8/10
New Wind Sweeps Clean
7 December 2003
Warning: Spoilers
SPOILERS.

It doesn't start out promising. As in "American Beauty," we hear Kevin Spacey's exhausted voice-over telling us how he was physically mishandled by his father and how empty his life is now. A brief marriage to a half-mad Kate Blanchett results in a child, Bunny, but it doesn't seem to help Spacey. At his father's funeral he runs into an aunt from a Canadian maritime province and, having no particular reason for existence in upstate New York, travels home with her.

That's when the story proper begins to get a bit more lively. This is a barren windswept place, tucked so far up into the northern latitudes that even at noon objects leave long shadows on the salt grass. People fish in this small village. They eat "seal flipper pies" made of the more cartilaginous parts of the fin. People speak with a kind of mid-Atlantic accent and they have queer names like Card and Buggitt and Quoyle. The town seems so dull that one day the tide may go out and never come back.

But it's livelier than it sounds underneath those lowering skies. Spacey gets a job at the local newspaper, The Gammy Bird or something like that. Well, okay, it's not the New York Times, but even the Pt. Reyes Lighthouse won a Pulitzer a few years ago. His assignment: write the shipping news, detailing which ships enter and leave port, and throw in any relevant bits of information. Also cover the regular car wrecks. Spacey runs into the couple who have just brought a yacht into harbor, a yacht that was built for Adolph Hitler, and does a story on it, much to the pleasure of the editor (Scott Glenn) who spends most of his time fishing. His career as journalist progresses, punctuated by the headlines he gradually learns to compose. An older colleague takes him to the shore, tells him to look at the horizon, and describe what he sees. "There are some mountains -- and a lot of dark clouds," ventures Spacey. "Nope: IMMINENT STORM THREATENS VILLAGE," says his mentor. "But what if it doesn't come?" Spacey asks. Answer: "DANGEROUS STORM SPARES VILLAGE."

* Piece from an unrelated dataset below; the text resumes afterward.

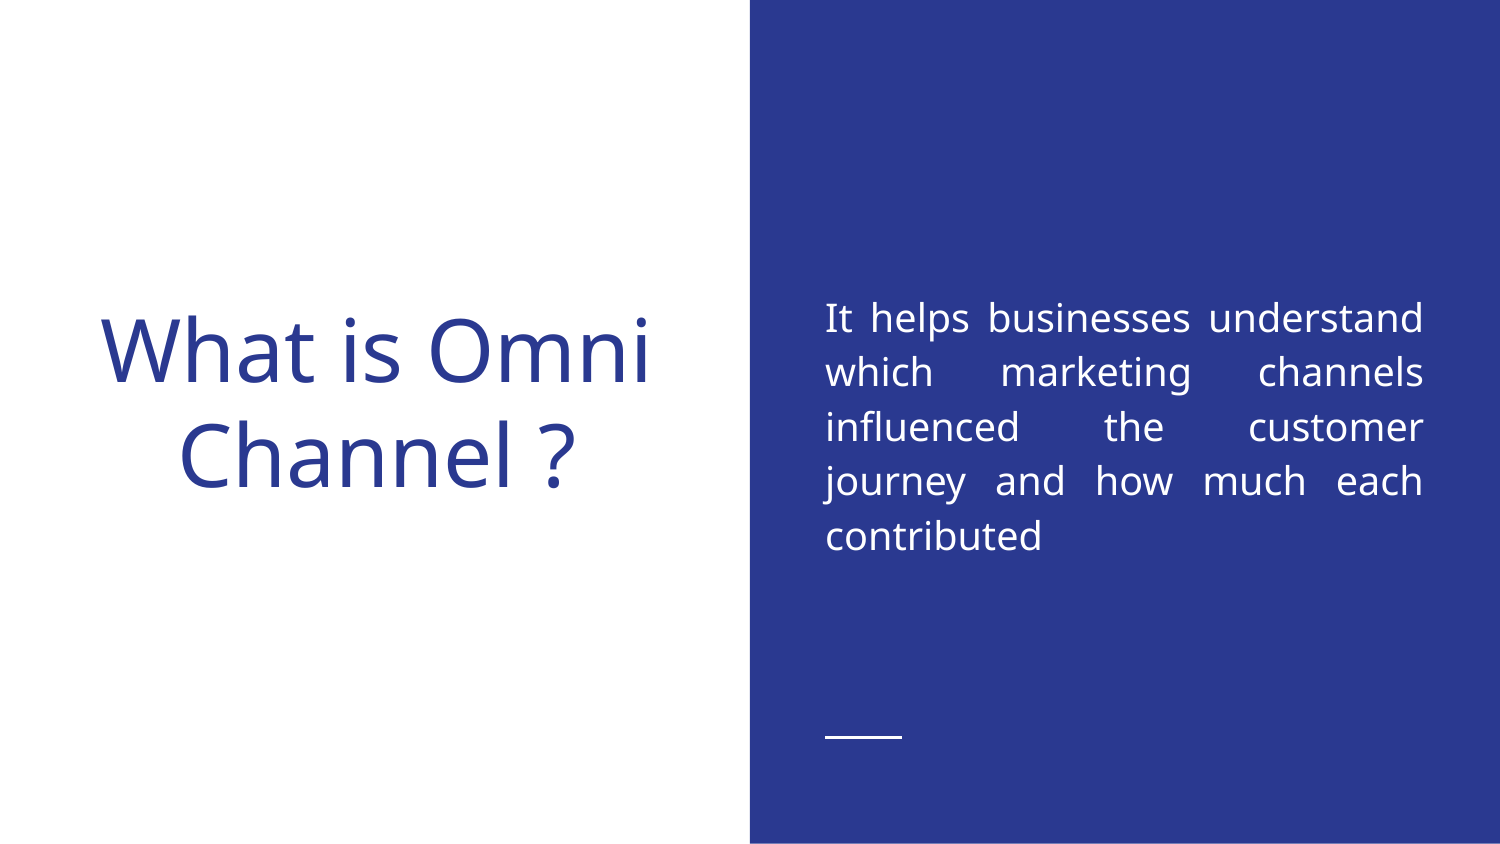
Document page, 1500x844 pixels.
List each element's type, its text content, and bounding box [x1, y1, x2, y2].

title What is Omni Channel ? [44, 263, 709, 521]
list It helps businesses understand which marketing channels influenced the customer journey and how much each contributed [810, 118, 1440, 725]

There's a lot of humor in this film actually but none of it is played for laughs. It's the kind of humor that grows out of everyday encounters, unremarked upon but palpably there. Much of it is provided by the headlines. After some social coup, Spacey smiles with satisfaction and muses, "CLUMSY MAN STUNS CROWD." (It's a little like the "Windbag" chapter in "Ulysses.")

Spacey also runs into Julianne Moore, than whom there is no less glamorous or more talented actress on screen these days, who has a retarded child and a punk history of her own. The romance moves slowly and tentatively along as it might in life outside of the movies. The couple do not throw themselves into bed on their first night together and dissolve in an ecstasy of sighs and moans.

But it's basically the story of Spacey's self discovery. Nothing as simple as, "EMPTY MAN GOES HOME AND FINDS HIS ROOTS." Not a bit of it. His family has a lunatic and criminal history on these islands and the secrets are uncovered bit by bit, a patchwork of incest, rape, torture, piracy, and murder, all symbolized by a dreary haunted-looking old house anchored to the stone shore by steel cables and turnbuckles to hold it against the storms.

Well, a storm finally does lash the village. I was in such a storm, a hurricane in fact, in a small seaside village outside of Pago Pago in American Samoa. After a day and a night of savagery the dawn came and I was amazed after I'd crawled out from what was left of the place into the crisp new air -- trees down, bushes blasted away, huts shredded, and a majestic vista now that so many obstructions had been flattened. Something like that happens here. The final headline: "STORM DESTROYS HOUSE. LEAVES EXCELLENT VIEW."

I can't NOT mention Kevin Spacey's performance. He's so wispy and insensate at the beginning that he barely exists. He's heavier than usual here and walks in a fitting fashion. Now this is much tougher than what Russell Crowe did with his shambling in "A Beautiful Mind," or Dustin Hoffman's tics in "Rain Man," because Spacey has not to EMBODY a mental illness but to suggest a spiritual one. His performance is as close to perfection as it's possible to imagine, although by definition it must lack bravura. Moore is first rate, as usual, her flattish face almost luminous with sensibility, and the smaller parts are just fine. So is the direction. Spacey has, by my count, three nightmares about his childhood and not once does he wake up and thrust his face into the camera and scream. The score is understated during the film but rackets along behind the credits percussively in something like 6/8 time.

See this if you can, really, for an acting lesson if for no other reason, as long as you don't expect to find a slasher crawling through a fish factory with a chef's knife.